Edward, George, and Charles Parker, circa 1914. (Philip Orbanes)
George’s oldest son, Bradstreet, was not interested in discovering the next Ping-Pong or tiddlywinks, or in being part of New England high society. Instead, he fled Harvard to try to become a pilot. When George heard about what his son had done, he traveled to bring Bradstreet home, calling him a “lost cause.” Bradstreet fled again, this time taking a leave from Harvard to enlist in the navy. But he didn’t make it to the battlefront of World War I. Bradstreet fell ill in the great 1918 flu pandemic as it swept through New England and died in the hospital with his parents at his side. He was twenty-one years ol
d.
Devastated by the loss, George put the succession question aside for a while as the family grieved and the board game business continued to soar. Electric lighting was becoming common in American homes, meaning that games could now be played more safely and enjoyably, and for longer hours, than had been possible during the gas lamp era, a reinvention of the daily routines.
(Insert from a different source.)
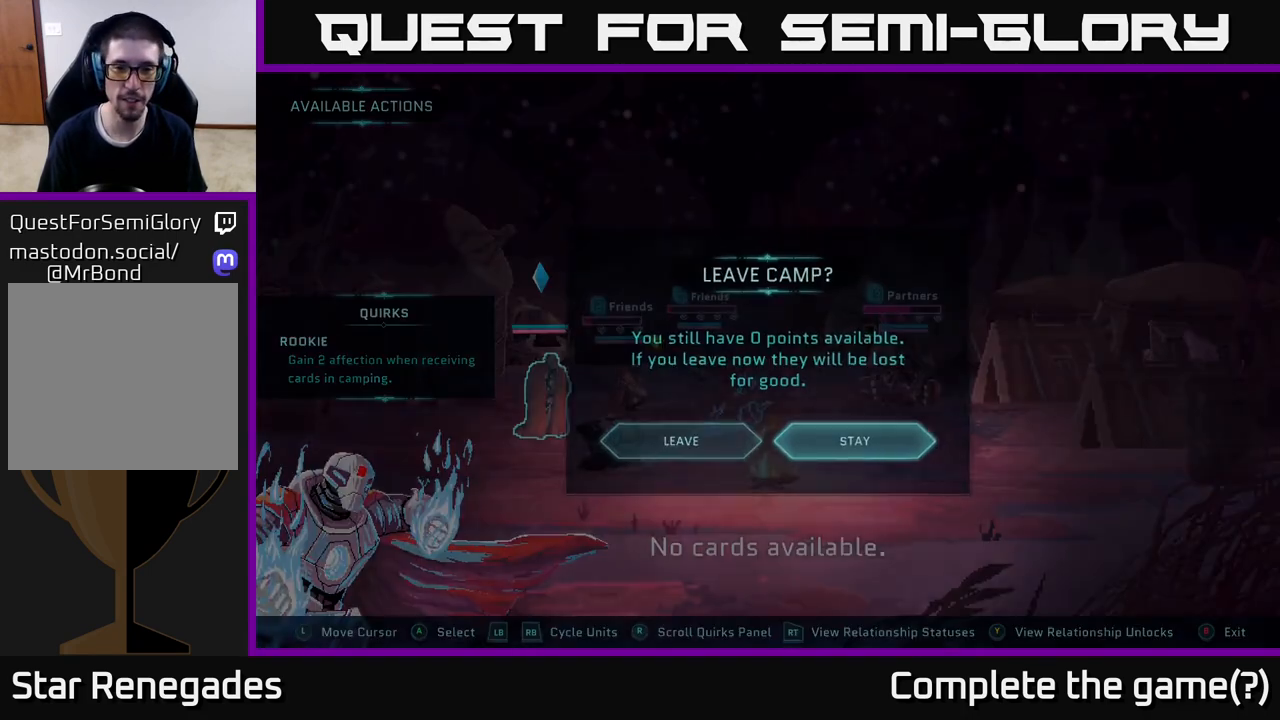
{"buttons": [], "left_stick": "center", "right_stick": "center", "events": []}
With Bradstreet’s untimely death, Richard, George’s middle child, became Parker Brothers’ heir apparent. Unlike Bradstreet, Richard was an obedient son and a sterling student. He was exactly the kind of successor whom George could rely on to take the firm into a brave new decade with an economy that was promising to roar. Cars were on roads, the Standard Oil Trust had been broken up, World War I was over, and women were voting.
Richard had inherited his father’s pale complexion and delicate features. His was a Northeast pedigree: He’d graduated president of his class at a top prep school and had been accepted into Harvard’s class of 1922. At the university, he joined several organizations, including the Lampoon.
In the summer of 1921, Richard journeyed to Europe with his parents and sister, Sally—one of the family’s many Atlantic voyages. When the rest of the Parker family sailed back to the United States, Richard stayed behind with some of his Harvard classmates to see more of Europe. He traveled with his friends to Strasbourg, France, and his friends proceeded on to Germany. But Richard had forgotten his passport. He decided to take a quick flight back to Paris to retrieve it and join his friends in Germany the next day.
With jovial spirits, on September 8, Richard and four others boarded an express airliner. But the plane crashed upon landing, killing Richard and everyone else on board. He was twenty-one years old, the same age as his brother Bradstreet when he died.